BACAAN:
____

Berita / Dewandaru /
Belajar Dari Kesalahan di Masa Lalu
Para pekerja sedang menurunkan bibit kelapa sawit siap tanam. foto: dok.
Ilmu hikmah...
Apapun kejadiannya, kapanpun terjadinya, dimanapun tempat kejadiannya dan siapapun pelakunya, selalu menghadirkan "ilmu hikmah". Itu proses membekali diri dalam mengarungi kehidupan di masa depan lebih baik lagi. (Luqman Al Hakim).
Saat ini, adanya Indonesia impor gula hingga minimal 4 juta ton/tahun, membuat Indonesia jadi negara pemilik predikat importir terbanyak di dunia.
Padahal tahun 1930-an Nusantara jadi produsen gula terbesar kedua di dunia. Begitu juga dengan sapi, tembakau, teh, kakao dan lainnya. Dulu hebat, kini sebaliknya. Diagonalis negatif.
Baca juga: Menguji Potensi Bisnis
Tahun 1960-an, kelapa diserang kampanye negatif oleh dunia, dianggap sumber penyakit kolesterol, darah tinggi dan tidak ramah lingkungan.
Kita pula larut ikut memusuhi kelapa. Akhirnya kelapa terlantar. Petani sengsara dan negara kehilangan sumber pendapatan pajak dan devisa.
Persis sawit saat ini, hanya karena persaingan dagang pasar minyak nabati di luar negeri Kedelai, Rapa, Bunga Matahari dan yang di dalam negeri ada oknum bisa jadi hanya karena "uang recehan" dari luar negeri. Targetnya sawit mau dilumpuhkan, sama dengan kelapa dan cengkeh di masa lalu.
Apakah kita mau mengulangi kesalahan yang sama kesekian kalinya, agar anak cucu kita gigit jari lagi?
Jaman telah berubah, saat ini minyak kelapa, VC0, cocofiber, cocopeat dan lainnya jadi barang buruan masyarakat dunia, karena manfaatnya nyata.
Tapi kita telah terlanjur menelantarkan kelapa hingga 3,9 juta hektar, 87% usia tua, saatnya peremajaan. Negara lain yang melindungi kelapa jadi penikmat. Misal Philipina, Thailand, Birma, Srilanka.

____

LATIHAN A: Menurut bacaan tentang kelapa dan sawit, Nusantara menjadi produsen gula terbesar keberapa di dunia pada tahun 1930-an?
LATIHAN B: Teruskan bacaan tentang kelapa dan sawit ini, mulai setelah kalimat terakhirnya.
Data berikut tidak ada kaitannya dengan bacaan di atas.

____

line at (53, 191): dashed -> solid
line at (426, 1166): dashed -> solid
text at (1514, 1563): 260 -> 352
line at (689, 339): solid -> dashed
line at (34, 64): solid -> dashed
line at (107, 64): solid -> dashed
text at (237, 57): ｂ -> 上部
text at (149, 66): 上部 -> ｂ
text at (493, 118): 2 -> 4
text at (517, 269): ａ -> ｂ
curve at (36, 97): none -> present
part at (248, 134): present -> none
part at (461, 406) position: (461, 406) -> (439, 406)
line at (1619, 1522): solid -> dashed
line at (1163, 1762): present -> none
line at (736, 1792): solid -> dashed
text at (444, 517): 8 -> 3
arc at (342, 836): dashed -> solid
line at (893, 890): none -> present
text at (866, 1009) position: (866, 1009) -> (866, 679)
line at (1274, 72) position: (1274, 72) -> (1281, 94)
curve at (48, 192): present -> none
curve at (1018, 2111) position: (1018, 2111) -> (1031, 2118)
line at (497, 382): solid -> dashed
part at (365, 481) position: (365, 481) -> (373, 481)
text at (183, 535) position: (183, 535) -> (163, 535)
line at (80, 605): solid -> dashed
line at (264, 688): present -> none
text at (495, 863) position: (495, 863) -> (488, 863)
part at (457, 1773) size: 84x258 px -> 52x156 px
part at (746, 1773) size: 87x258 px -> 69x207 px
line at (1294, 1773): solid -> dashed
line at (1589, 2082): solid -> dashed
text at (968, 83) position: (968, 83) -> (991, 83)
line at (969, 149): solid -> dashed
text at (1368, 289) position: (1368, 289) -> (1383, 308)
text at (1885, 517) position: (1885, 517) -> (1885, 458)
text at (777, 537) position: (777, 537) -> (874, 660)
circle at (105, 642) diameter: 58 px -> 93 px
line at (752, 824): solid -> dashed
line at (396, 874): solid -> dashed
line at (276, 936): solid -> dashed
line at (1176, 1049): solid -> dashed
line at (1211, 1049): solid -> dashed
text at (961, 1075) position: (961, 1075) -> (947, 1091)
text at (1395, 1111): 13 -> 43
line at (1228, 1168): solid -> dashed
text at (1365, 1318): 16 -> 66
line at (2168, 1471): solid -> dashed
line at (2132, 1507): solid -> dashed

____

JAWABAN A: Terbesar kedua di dunia.

JAWABAN B:
Sawit Indonesia terluas di dunia hingga 17 jutaan hektar. Telah menyerap tenaga kerja puluhan juta orang, mulai hulu hingga hilirnya. Pajak dan devisa kontributor terdepan dalam jumlahnya. Tahun 2018 devisa tercetak oleh sawit Rp320 triliun per tahun.
Sawit, asli konkret telah jadi salah satu tulang punggung utama perekonomian bangsa Indonesia. Sungguh akan berat sekali mencari pengganti sawit pada komoditas lain dalam partisipasi membangun negeri ini. Minimal Rp600 triliun per tahun begerak produktif karena sawit.
Lalu, bagaimana agar sawit tidak bernasib seperti komoditas lain yang saya sebut di atas. Tentu tidak melakukan "perlakuan" yang sama saperti komoditas di atas.
Harus memperlakukan "cara beda" agar nasibnya beda pula. Harus senantiasa dijaga keberlanjutannya.
Agar sawit berkelanjutan maka harus membangun SDM unggul untuk masa sekarang dan mendatang. SDM unggul mengelola sawit mulai ruas hulu hingga hilir.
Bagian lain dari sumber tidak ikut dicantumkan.